> [取り組む課題]:
1/ 次の(a)〜(c)が腱鞘炎の解説文の内容と合っているかを判断し、それぞれ「はい」か「いいえ」で答えなさい。あわせて、判断の決め手となる本文の言葉をそのまま引用しなさい。
(a) ばね指に関わる靱帯性腱鞘は、手の甲側を通っている。
(b) 化膿性腱鞘炎の原因となる菌で多いのは、黄色ブドウ球菌である。
(c) 腱鞘炎では、初めのうちは関節の違和感よりも強い痛みが先に現れる。
2/ 腱鞘炎の解説文のうち、「上記に当てはまらない場合でも」を含む語句で始まり「を感じることがあるでしょう。」で終わる部分を、一字も変えずに書き写して返しなさい。
3/ 腱鞘炎の解説文の最後の文に続けて、本文を書き進めなさい。

> [本文抜粋]:
短母指伸筋腱・長母指外転筋腱のいずれか、あるいはこれらの腱をつなぐ腱鞘に痛みが生じている場合です。短母指伸筋腱は親指(特に第2関節)を伸ばすための腱で、長母指外転筋腱は親指を広げるために必要な腱を指します。
いずれも親指から手首に沿ってつながっていて、腱鞘や腱・手首に炎症が起こっている状態です。

ばね指(弾発指)

指の曲げ伸ばしに大きく関わる靱帯性腱鞘や屈筋腱に炎症が生じている場合です。靱帯性腱鞘は手のひら側・指の内側に沿うように通っていて、炎症によって指の付け根に力が加わります。指の関節を無理に曲げようとすると、文字どおりバネが弾けるかのような動きになり思うように動かせません。症状が進行するとひきつったような状態にもなります。

化膿性腱鞘炎

指の怪我や注射・手術により細菌が入り込み、腱に炎症が起きた場合です。感染する原因で多いのは黄色ブドウ球菌で、ほかにも連鎖球菌・肺炎球菌・MRSA(メチシリン耐性黄色ブドウ球菌)などが該当します。

アキレス腱炎

足首の後ろ側に位置するアキレス腱で痛みが生じる状態です。腱鞘炎は主に手指の痛みを指すケースが多いですが、足に痛みが生じた場合でアキレス腱付近に痛み・炎症が起きた場合に該当します。

その他の要因

上記に当てはまらない場合でも、別の病気や疾患に起因して腱鞘炎が発症するケースも確認されています。特に糖尿病の患者さんの場合・透析治療を受けている場合などが該当するので、激しい動きは控えて可能な限り安静に過ごしましょう。病気がなく健康であっても、高齢者や妊婦などの身体に負荷がかかりやすい人が腱鞘炎になるケースもあります。

腱鞘炎の前兆や初期症状について

腱鞘炎は関節への負担が大きな原因のひとつです。最初は痛みよりも関節に違和感があり、動かすときに引っかかりを感じることがあるでしょう。

放置すると、動かしたり触れたりしたときに強い痛みが生じ、指が不自然に曲がって動かしにくくなります。ときには腱鞘炎由来で患部に熱が生じる場合もあるので注意が必要です。

これらの症状が確認された場合は、整形外科で診断を受けましょう。重症化を少しでも抑えるためにも、早めに専門の医師に診てもらってください。

> [分析対象データ]:
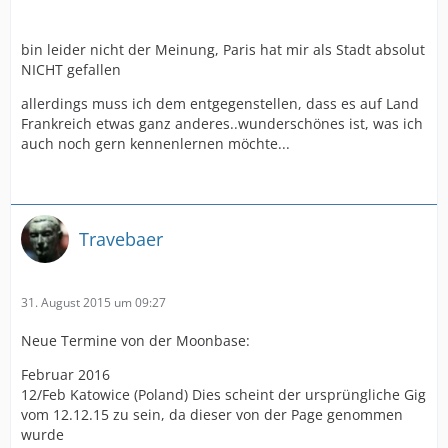
bin leider nicht der Meinung, Paris hat mir als Stadt absolut
NICHT gefallen
allerdings muss ich dem entgegenstellen, dass es auf Land
Frankreich etwas ganz anderes..wunderschönes ist, was ich
auch noch gern kennenlernen möchte...
Travebaer
31. August 2015 um 09:27
Neue Termine von der Moonbase:
Februar 2016
12/Feb Katowice (Poland) Dies scheint der ursprüngliche Gig
vom 12.12.15 zu sein, da dieser von der Page genommen
wurde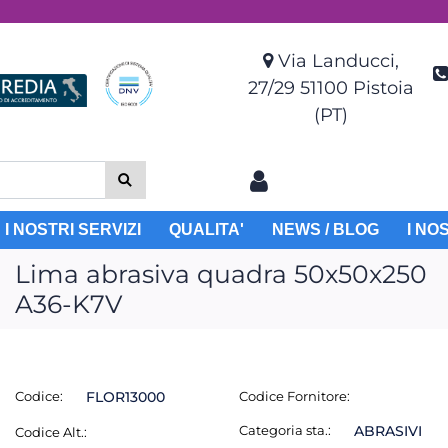
Via Landucci,
27/29 51100 Pistoia
(PT)
I NOSTRI SERVIZI
QUALITA'
NEWS / BLOG
I NO
Lima abrasiva quadra 50x50x250
A36-K7V
Codice:
FLOR13000
Codice Fornitore:
Categoria sta.:
ABRASIVI
Codice Alt.: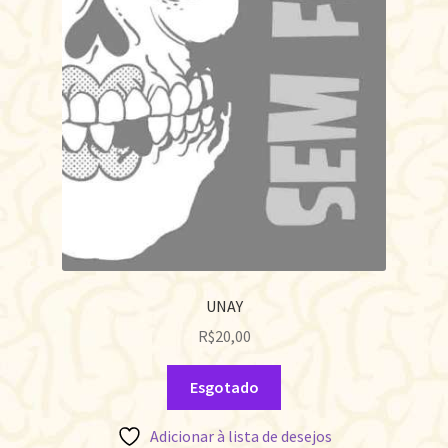
UNAY
R$
20,00
Esgotado
Adicionar à lista de desejos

> [解答例]:
1/
(a) いいえ:「靱帯性腱鞘は手のひら側・指の内側に沿うように通っていて」
(b) はい:「感染する原因で多いのは黄色ブドウ球菌で」
(c) いいえ:「最初は痛みよりも関節に違和感があり」

2/
上記に当てはまらない場合でも、別の病気や疾患に起因して腱鞘炎が発症するケースも確認されています。特に糖尿病の患者さんの場合・透析治療を受けている場合などが該当するので、激しい動きは控えて可能な限り安静に過ごしましょう。病気がなく健康であっても、高齢者や妊婦などの身体に負荷がかかりやすい人が腱鞘炎になるケースもあります。

腱鞘炎の前兆や初期症状について

腱鞘炎は関節への負担が大きな原因のひとつです。最初は痛みよりも関節に違和感があり、動かすときに引っかかりを感じることがあるでしょう。

3/
腱鞘炎の検査・診断

腱鞘炎の検査および診断はレントゲンでは判別できません。視診と触診で判断するケースが一般的ですが、必要に応じて超音波検査を行うなど整形外科の観点からのチェックを行います。

ご自身で簡易的に腱鞘炎を発症しているか診断したい場合は、アイヒホッフテストフィンケルシュタインテストを行うと簡易的に判断できます。どちらとも、主にドケルバン病(狭窄性腱鞘炎)の判断に有効です。

アイヒホッフテストでは、違和感や痛みがある側の手を動かします。親指を握りこみ拳を固めた状態で小指側に向けて、真横に拳を傾けます。このときに親指側の手首や親指の付け根に痛みがあればドケルバン病の可能性が高いです。

フィンケルシュタインテストは壁や机に違和感や痛みがある側の手を固定した状態から、親指を曲げます。このとき、空いている反対の手を使いましょう。こちらも、親指側の手首や親指の付け根に痛みがあればドケルバン病の可能性があります。

いずれも、あくまで自分で症状の程度を確認するための手段のひとつです。セルフチェック中に痛みを感じたらすぐに中断して専門の医師からの指示を仰ぎましょう。

腱鞘炎の治療

患部を無理に動かさずに安静にするのが大原則です。疾患が出た場所によってはサポーターを着用して、患部を固定する場合もあります。

その他の有効な治療方法は以下のとおりです。

患部を冷やす・もしくは温める

短期間で発症した腱鞘炎は氷で冷やすと、患部にこもった熱を下げられます。氷は直接皮膚に触れさせると凍傷になってしまうため、タオルなどに包んでから患部に当てましょう。ただし、慢性的な痛みがある場合は温めて血行をよくした方が痛みを軽減しやすくなります。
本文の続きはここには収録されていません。